### Your task
Render the material from its first line through the line containing "Die berühmteste Passage" as a Markdown table with two columns, Row and Line, giving each line its row number and leaving out blank lines.
Supplied records Block Start
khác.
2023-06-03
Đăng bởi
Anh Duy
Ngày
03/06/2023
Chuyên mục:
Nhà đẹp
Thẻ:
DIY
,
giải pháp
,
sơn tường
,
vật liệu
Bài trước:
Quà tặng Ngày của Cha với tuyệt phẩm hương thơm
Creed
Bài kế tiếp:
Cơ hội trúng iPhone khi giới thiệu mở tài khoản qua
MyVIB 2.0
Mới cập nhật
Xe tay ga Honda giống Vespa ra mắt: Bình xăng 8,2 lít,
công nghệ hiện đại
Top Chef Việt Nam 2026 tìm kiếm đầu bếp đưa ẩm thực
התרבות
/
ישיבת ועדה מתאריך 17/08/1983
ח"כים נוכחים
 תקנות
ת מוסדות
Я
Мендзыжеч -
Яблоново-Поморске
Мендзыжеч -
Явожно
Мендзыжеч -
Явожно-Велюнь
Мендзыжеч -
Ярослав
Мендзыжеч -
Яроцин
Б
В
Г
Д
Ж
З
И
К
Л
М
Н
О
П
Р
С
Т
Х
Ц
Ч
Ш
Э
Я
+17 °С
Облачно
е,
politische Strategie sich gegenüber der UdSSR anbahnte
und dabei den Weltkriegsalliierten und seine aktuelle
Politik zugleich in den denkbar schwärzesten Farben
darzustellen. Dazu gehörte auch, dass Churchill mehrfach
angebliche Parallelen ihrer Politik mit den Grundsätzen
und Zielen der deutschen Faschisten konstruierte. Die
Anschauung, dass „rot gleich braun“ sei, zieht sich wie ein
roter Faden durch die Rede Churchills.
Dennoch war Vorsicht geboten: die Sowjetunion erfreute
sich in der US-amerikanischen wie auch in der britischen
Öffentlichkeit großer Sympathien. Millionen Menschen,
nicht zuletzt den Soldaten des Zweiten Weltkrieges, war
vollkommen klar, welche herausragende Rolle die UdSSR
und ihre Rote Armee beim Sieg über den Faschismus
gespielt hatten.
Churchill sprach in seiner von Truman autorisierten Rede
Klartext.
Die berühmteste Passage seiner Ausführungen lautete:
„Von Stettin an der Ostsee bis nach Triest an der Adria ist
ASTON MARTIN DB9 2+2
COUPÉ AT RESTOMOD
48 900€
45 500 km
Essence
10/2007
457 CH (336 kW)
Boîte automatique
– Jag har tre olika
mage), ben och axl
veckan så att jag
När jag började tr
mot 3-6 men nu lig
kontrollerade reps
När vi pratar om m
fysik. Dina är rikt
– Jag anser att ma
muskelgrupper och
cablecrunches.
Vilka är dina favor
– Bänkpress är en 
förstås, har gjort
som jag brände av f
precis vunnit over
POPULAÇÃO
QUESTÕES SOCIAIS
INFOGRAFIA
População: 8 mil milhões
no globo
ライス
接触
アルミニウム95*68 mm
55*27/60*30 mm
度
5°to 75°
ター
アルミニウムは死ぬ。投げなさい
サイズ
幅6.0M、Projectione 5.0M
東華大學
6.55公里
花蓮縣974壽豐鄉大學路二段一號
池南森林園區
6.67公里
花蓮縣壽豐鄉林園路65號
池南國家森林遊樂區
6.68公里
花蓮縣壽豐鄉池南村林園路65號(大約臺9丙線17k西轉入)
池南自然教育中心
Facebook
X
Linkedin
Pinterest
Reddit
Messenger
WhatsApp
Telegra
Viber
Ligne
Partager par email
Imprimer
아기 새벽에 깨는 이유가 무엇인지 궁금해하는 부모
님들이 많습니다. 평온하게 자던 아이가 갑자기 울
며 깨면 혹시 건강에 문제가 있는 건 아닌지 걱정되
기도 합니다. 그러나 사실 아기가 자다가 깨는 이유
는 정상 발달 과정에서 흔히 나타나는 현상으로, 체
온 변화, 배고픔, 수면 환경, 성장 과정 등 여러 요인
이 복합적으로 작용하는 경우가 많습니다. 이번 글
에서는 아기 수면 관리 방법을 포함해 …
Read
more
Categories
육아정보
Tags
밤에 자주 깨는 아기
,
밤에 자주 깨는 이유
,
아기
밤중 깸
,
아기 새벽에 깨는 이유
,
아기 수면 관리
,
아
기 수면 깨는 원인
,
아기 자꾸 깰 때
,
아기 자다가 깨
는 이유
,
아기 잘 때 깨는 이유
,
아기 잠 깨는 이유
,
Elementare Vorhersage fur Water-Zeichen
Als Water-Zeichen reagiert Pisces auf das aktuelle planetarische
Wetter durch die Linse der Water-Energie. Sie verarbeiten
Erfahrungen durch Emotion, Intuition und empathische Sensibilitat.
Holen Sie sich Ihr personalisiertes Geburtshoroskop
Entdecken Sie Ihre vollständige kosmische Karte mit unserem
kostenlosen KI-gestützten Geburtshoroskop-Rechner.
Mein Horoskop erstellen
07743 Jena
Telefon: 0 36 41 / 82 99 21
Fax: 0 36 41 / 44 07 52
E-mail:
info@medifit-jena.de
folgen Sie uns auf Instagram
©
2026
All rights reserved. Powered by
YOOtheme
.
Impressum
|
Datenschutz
Supplied records Block End
### Answer box
| Row | Line |
|---|---|
| 1 | khác. |
| 2 | 2023-06-03 |
| 3 | Đăng bởi |
| 4 | Anh Duy |
| 5 | Ngày |
| 6 | 03/06/2023 |
| 7 | Chuyên mục: |
| 8 | Nhà đẹp |
| 9 | Thẻ: |
| 10 | DIY |
| 11 | , |
| 12 | giải pháp |
| 13 | , |
| 14 | sơn tường |
| 15 | , |
| 16 | vật liệu |
| 17 | Bài trước: |
| 18 | Quà tặng Ngày của Cha với tuyệt phẩm hương thơm |
| 19 | Creed |
| 20 | Bài kế tiếp: |
| 21 | Cơ hội trúng iPhone khi giới thiệu mở tài khoản qua |
| 22 | MyVIB 2.0 |
| 23 | Mới cập nhật |
| 24 | Xe tay ga Honda giống Vespa ra mắt: Bình xăng 8,2 lít, |
| 25 | công nghệ hiện đại |
| 26 | Top Chef Việt Nam 2026 tìm kiếm đầu bếp đưa ẩm thực |
| 27 | התרבות |
| 28 | / |
| 29 | ישיבת ועדה מתאריך 17/08/1983 |
| 30 | ח"כים נוכחים |
| 31 |  תקנות |
| 32 | ת מוסדות |
| 33 | Я |
| 34 | Мендзыжеч - |
| 35 | Яблоново-Поморске |
| 36 | Мендзыжеч - |
| 37 | Явожно |
| 38 | Мендзыжеч - |
| 39 | Явожно-Велюнь |
| 40 | Мендзыжеч - |
| 41 | Ярослав |
| 42 | Мендзыжеч - |
| 43 | Яроцин |
| 44 | Б |
| 45 | В |
| 46 | Г |
| 47 | Д |
| 48 | Ж |
| 49 | З |
| 50 | И |
| 51 | К |
| 52 | Л |
| 53 | М |
| 54 | Н |
| 55 | О |
| 56 | П |
| 57 | Р |
| 58 | С |
| 59 | Т |
| 60 | Х |
| 61 | Ц |
| 62 | Ч |
| 63 | Ш |
| 64 | Э |
| 65 | Я |
| 66 | +17 °С |
| 67 | Облачно |
| 68 | е, |
| 69 | politische Strategie sich gegenüber der UdSSR anbahnte |
| 70 | und dabei den Weltkriegsalliierten und seine aktuelle |
| 71 | Politik zugleich in den denkbar schwärzesten Farben |
| 72 | darzustellen. Dazu gehörte auch, dass Churchill mehrfach |
| 73 | angebliche Parallelen ihrer Politik mit den Grundsätzen |
| 74 | und Zielen der deutschen Faschisten konstruierte. Die |
| 75 | Anschauung, dass „rot gleich braun“ sei, zieht sich wie ein |
| 76 | roter Faden durch die Rede Churchills. |
| 77 | Dennoch war Vorsicht geboten: die Sowjetunion erfreute |
| 78 | sich in der US-amerikanischen wie auch in der britischen |
| 79 | Öffentlichkeit großer Sympathien. Millionen Menschen, |
| 80 | nicht zuletzt den Soldaten des Zweiten Weltkrieges, war |
| 81 | vollkommen klar, welche herausragende Rolle die UdSSR |
| 82 | und ihre Rote Armee beim Sieg über den Faschismus |
| 83 | gespielt hatten. |
| 84 | Churchill sprach in seiner von Truman autorisierten Rede |
| 85 | Klartext. |
| 86 | Die berühmteste Passage seiner Ausführungen lautete: |